Department of Genitourinary Oncology, H. Lee Moffitt Cancer Center and Research Institute, Tampa, FL, USA.
Department of Biostatistics, H. Lee Moffitt Cancer Center and Research Institute, Tampa, FL, USA.
Ann Surg Oncol. 2021 Jul;28(7):3648-3655. doi: 10.1245/s10434-021-09696-3. Epub 2021 Mar 10.
Following radical orchiectomy, surveillance and primary retroperitoneal lymph node dissection (RPLND) are acceptable options for the management of early stage pure testicular teratoma in adult patients; however, there is no uniform consensus.

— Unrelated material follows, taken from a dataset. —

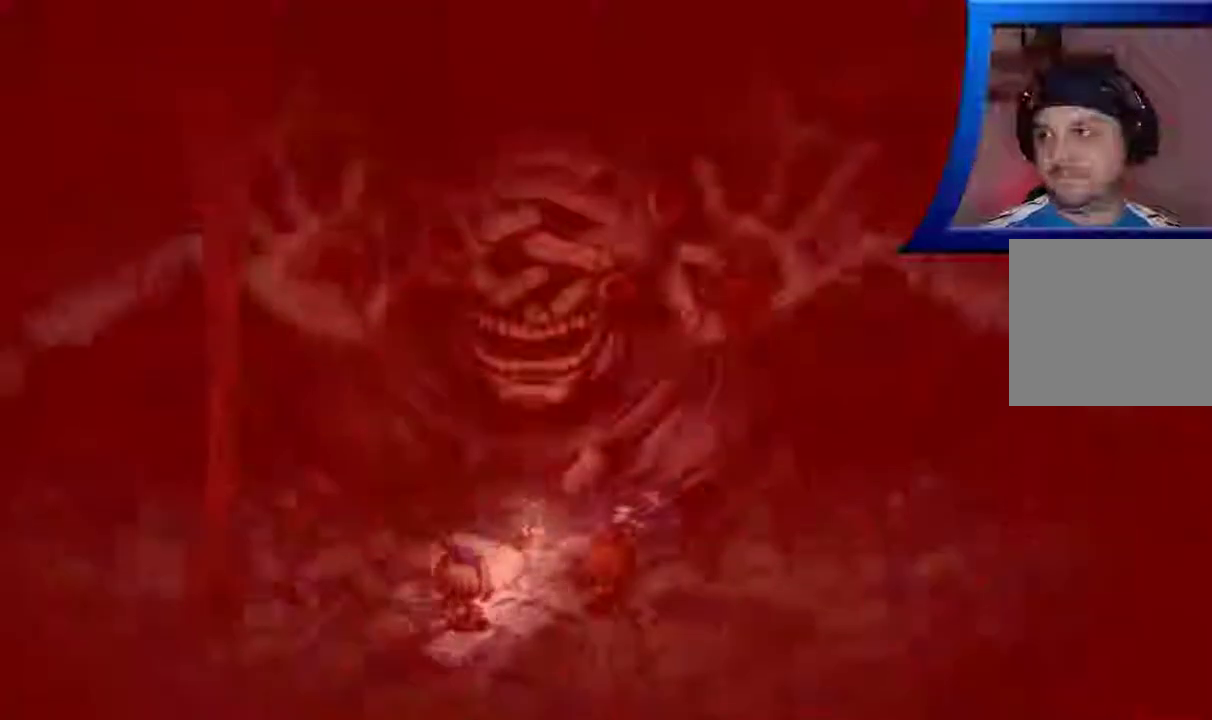
{"buttons": [], "left_stick": "center", "right_stick": "center", "events": [[17, "A", "up"], [117, "A", "down"], [233, "A", "up"], [350, "A", "down"], [483, "A", "up"]]}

The aim of this study was to investigate survival outcomes of adults with early stage pure testicular teratoma based on management strategy.
Data was extracted from the National Cancer Database (NCDB) from testicular cancer patients diagnosed with clinical stage (CS) I pure teratoma (pT1-4N0M0S0) between 2004 and 2014. Kaplan-Meier and Cox regression analyses were used to assess clinical outcomes based on management strategy.
Of the 61,167 patients diagnosed with testicular cancer, 692 (1.1%) had pure teratoma. Only individuals with CS I disease were considered (n = 237). The median age was 28 (23-35) years. Overall, 43 (18%) patients underwent RPLND and 194 (82%) patients were managed with surveillance. There was an increase in surveillance for CS I teratoma during the study period. Increasing distance from residence to treatment facility was an unadjusted predictor for undergoing primary RPLND (p < 0.001). Median follow-up was 54 months and there was no significant difference in overall survival between CS I teratoma patients managed with RPLND and those managed with surveillance (p = 0.13).
There has been a trend toward increasing adoption of surveillance for the management of early stage pure testicular teratoma in adults. Our findings suggest that surveillance provides comparable survival outcomes to primary retroperitoneal lymph node dissection in this setting.
在成人患者中,根治性睾丸切除术(RO)后,监测和原发性腹膜后淋巴结清扫术(RPLND)是早期纯精原细胞瘤的可接受的治疗方法,但尚未达成共识。本研究旨在根据管理策略探讨早期纯精原细胞瘤成人患者的生存结果。
从 2004 年至 2014 年期间,从国家癌症数据库(NCDB)中提取患有临床分期(CS)I 期纯精原细胞瘤(pT1-4N0M0S0)的睾丸癌患者的数据。采用 Kaplan-Meier 和 Cox 回归分析基于管理策略评估临床结果。
在诊断为睾丸癌的 61167 例患者中,有 692 例(1.1%)患有纯精原细胞瘤。仅考虑 CS I 期疾病患者(n=237)。中位年龄为 28 岁(23-35 岁)。总体而言,43 例(18%)患者接受了 RPLND,194 例(82%)患者接受了监测。在此期间,CS I 期精原细胞瘤的监测率有所增加。居住地与治疗机构之间的距离增加是接受原发性 RPLND 的未经调整的预测因素(p<0.001)。中位随访时间为 54 个月,接受 RPLND 治疗的 CS I 期精原细胞瘤患者与接受监测治疗的患者的总生存率无显着差异(p=0.13)。
在成人中,对早期纯精原细胞瘤的管理方法中,监测的应用趋势有所增加。我们的研究结果表明,在这种情况下,监测与原发性腹膜后淋巴结清扫术的生存结果相当。